Written by Martin Veitch, Contributor
LONDON (ZDNet UK)-- IT industry leaders are starting to see the first signs of recovery that could spark a fresh round of IT spending early next year.

A combination of refresh cycles as IT buyers update their systems, and a Microsoft hard-sell may restore spending, though not everybody is convinced.

The chief executives of Dell and Oracle both recently predicted an upturn by the end of this year or early next year.

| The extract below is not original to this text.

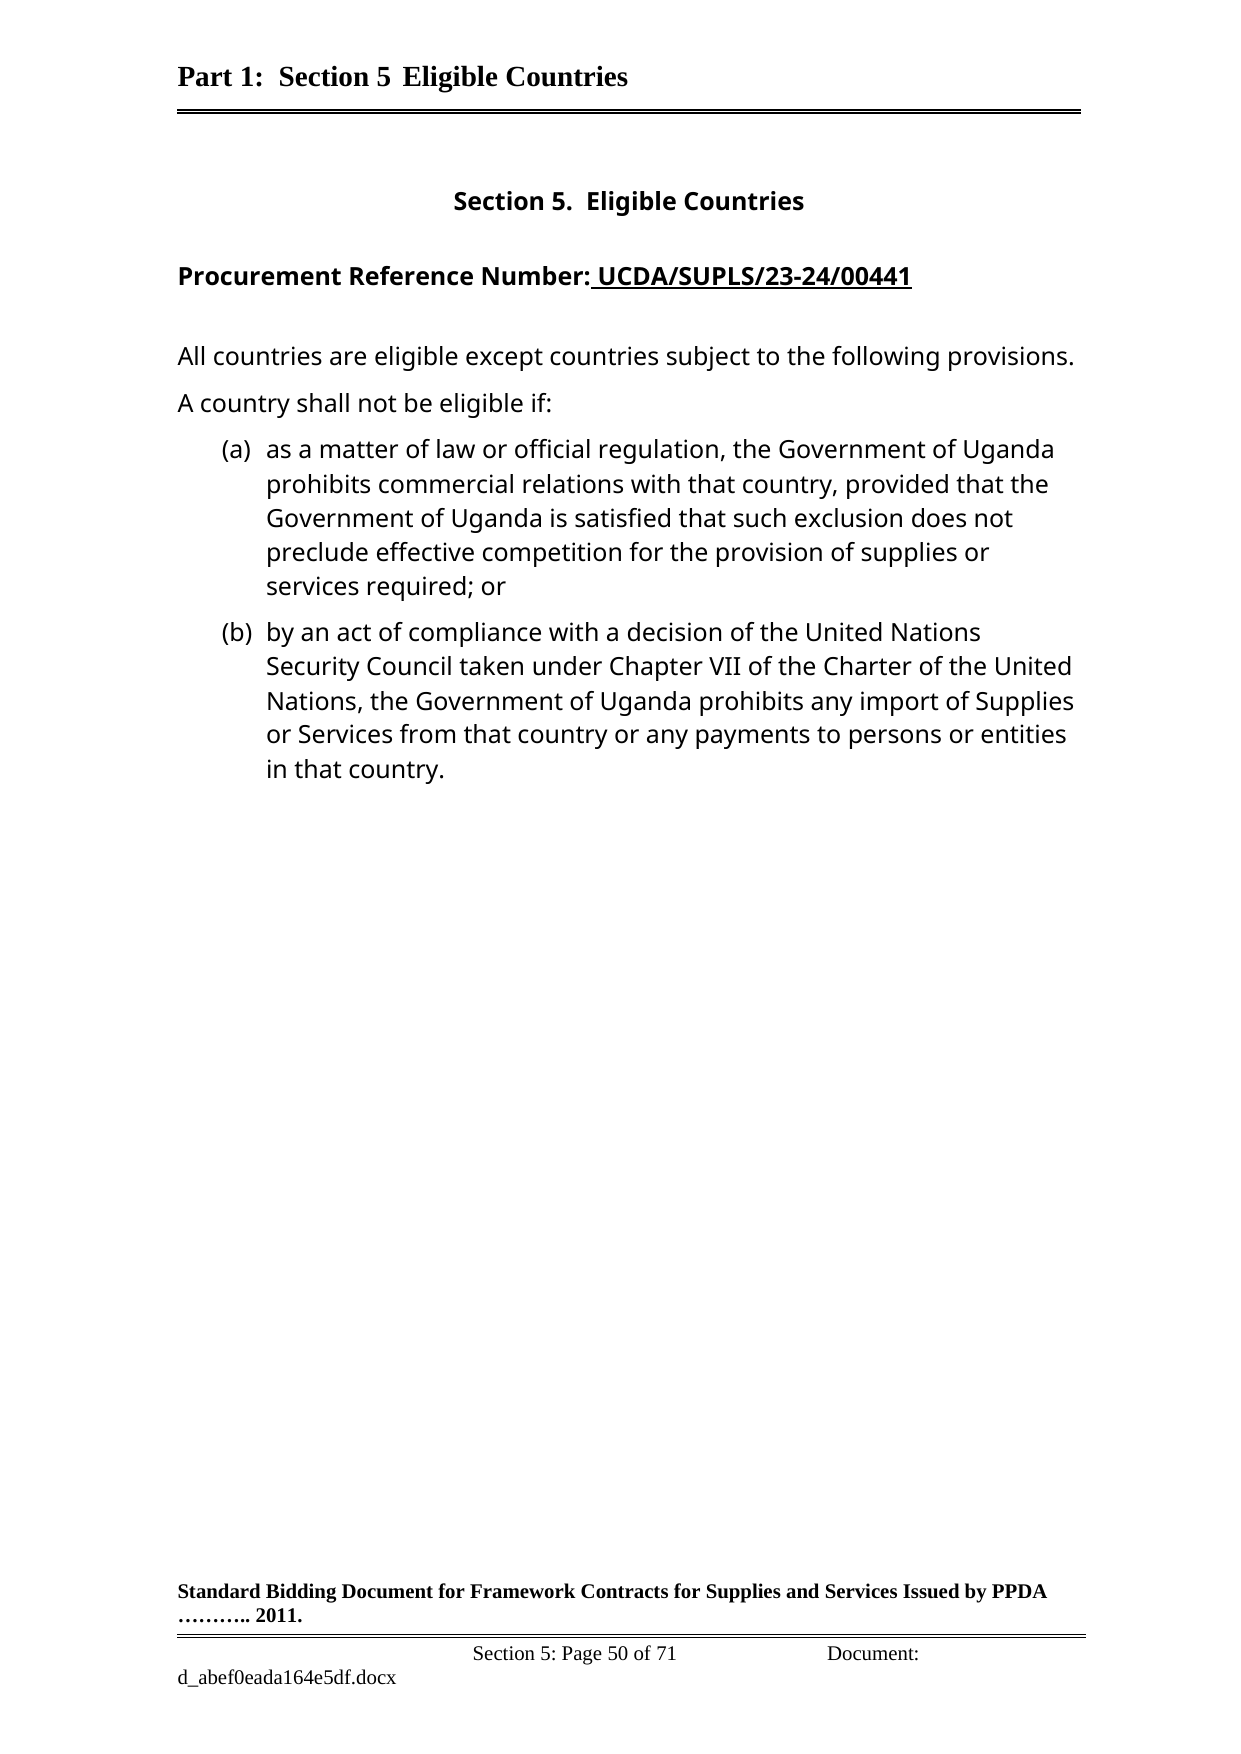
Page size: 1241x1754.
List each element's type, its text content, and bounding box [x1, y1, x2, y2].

Dell believes the launch of Microsoft's Windows XP operating system will drive complementary sales of products, such as PCs based on Intel's Pentium 4 processor. In a recent interview with the Financial Times, Dell chief executive Michael Dell said companies will enter a period of investment three to four years after they changed systems in preparation for the year 2000. He commented that this will provide "the makings of a growth cycle".

Other observers agreed the release of XP will provide a spur to spending, and sources briefed by Microsoft said it is planning a mammoth marketing campaign. "Microsoft really believes that XP will be huge and is betting heavily on it," said one. Sources said Microsoft has earmarked £3m (US$4.2m) for the first fortnight of XP's release in the UK alone.

In a US press conference in June, Oracle chief executive Larry Ellison was upbeat. "Our current quarter looks a lot stronger than our previous quarter," he said. "We're seeing some of the big deals coming back.'' In its last quarter ended 31 May, Oracle saw sales slip three percent on the year-ago total. Both Dell and Oracle said that IT spending in Europe was stronger than in the U.S.

The IT director of a high-street pharmaceuticals firm said, "We're looking closely at whether we can spend again or put our savings to use elsewhere."

However, other news suggests that a number of IT firms believe that spending may continue to be reined in. For example, IT services giant Cap Gemini Ernst & Young recently laid off 2,700 staff, or four percent of its overall workforce.

Some industry figures said that even if there is a recovery they did not believe that IT would resume its previous levels of growth. "I'm sceptical," said Gary Evans, head of business development at Toshiba's Computer Systems Division. "We're seeing refresh cycles but we're more likely to see five, six and seven percent growth than what we had before."